Troubleshoot an SSH connection

The remoting functionality for Deploy and Release uses the Overthere framework to manipulate files and execute commands on remote hosts. SSH is supported for connectivity to Unix, Microsoft Windows, and z/OS hosts. This topic describes common configuration errors that can occur when using Deploy or Release with the SSH protocol.

Cannot start a process on an SSH server because the server disconnects immediately

If the terminal type requested using the allocatePty property or the allocateDefaultPty property is not recognized by the SSH server, the connection will be dropped. Specifically, the dummy terminal type configured by allocateDefaultPty property, will cause OpenSSH on AIX and WinSSHD to drop the connection. Try a safe terminal type such as vt220 instead.
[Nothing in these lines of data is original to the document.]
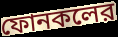
ফোনকলের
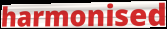
harmonised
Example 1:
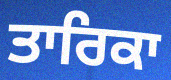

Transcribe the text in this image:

ਤਾਰਿਕਾ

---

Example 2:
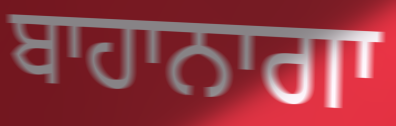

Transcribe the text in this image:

ਬਾਹਾਨਾਗਾ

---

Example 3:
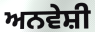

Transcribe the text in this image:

ਅਨਵੇਸ਼ੀ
To verify the behavior of your SSH server with respect to PTY allocation, you can manually execute the ssh command with the -T (disable PTY allocation) or -t (force PTY allocation) flags.
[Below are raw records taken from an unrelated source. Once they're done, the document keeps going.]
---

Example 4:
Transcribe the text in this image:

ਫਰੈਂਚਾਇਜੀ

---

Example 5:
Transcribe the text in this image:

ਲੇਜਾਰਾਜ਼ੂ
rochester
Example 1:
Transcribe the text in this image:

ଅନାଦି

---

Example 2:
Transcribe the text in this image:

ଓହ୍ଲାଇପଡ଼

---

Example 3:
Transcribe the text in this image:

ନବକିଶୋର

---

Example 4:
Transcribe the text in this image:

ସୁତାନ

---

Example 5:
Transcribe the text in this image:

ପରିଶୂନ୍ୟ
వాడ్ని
Connecting to AIX over SSH returns timeout error

When connecting over SSH to an IBM AIX system, you may see a ConnectionException: Timeout expired error. To prevent this, set the allocatePty default to an empty value (null). If you do not want to change the default for all configuration items (CIs) of the overthere.SshHost type, create a custom CI type to use for connections to AIX. For example:

<type type="overthere.AixSshHost" extends="overthere.SshHost">
    <property name="allocatePty" kind="string" hidden="false" required="false" default="" category="Advanced" />

Command executed using SUDO or INTERACTIVE_SUDO fails with the message sudo: sorry, you must have a tty to run sudo

The sudo command requires a tty to run. Set the allocatePty property or the allocateDefaultPty property to ask the SSH server allocate a PTY.

Command executed using SUDO or INTERACTIVE_SUDO appears to hang

This may be caused by the sudo command waiting for the user to enter his password to confirm his identity. There are multiple ways to solve this:

  • Use the NOPASSWD tag in your /etc/sudoers file, or
  • Use the INTERACTIVE_SUDO connection type instead of the SUDO connection type

If you are already using the INTERACTIVE_SUDO connection type and you still get this error, please verify that you have correctly configured the sudoPasswordPromptRegex property. If you cannot determine the proper value for the sudoPasswordPromptRegex property, set the log level for the com.xebialabs.overthere.ssh.SshInteractiveSudoPasswordHandlingStream category to TRACE and examine the output.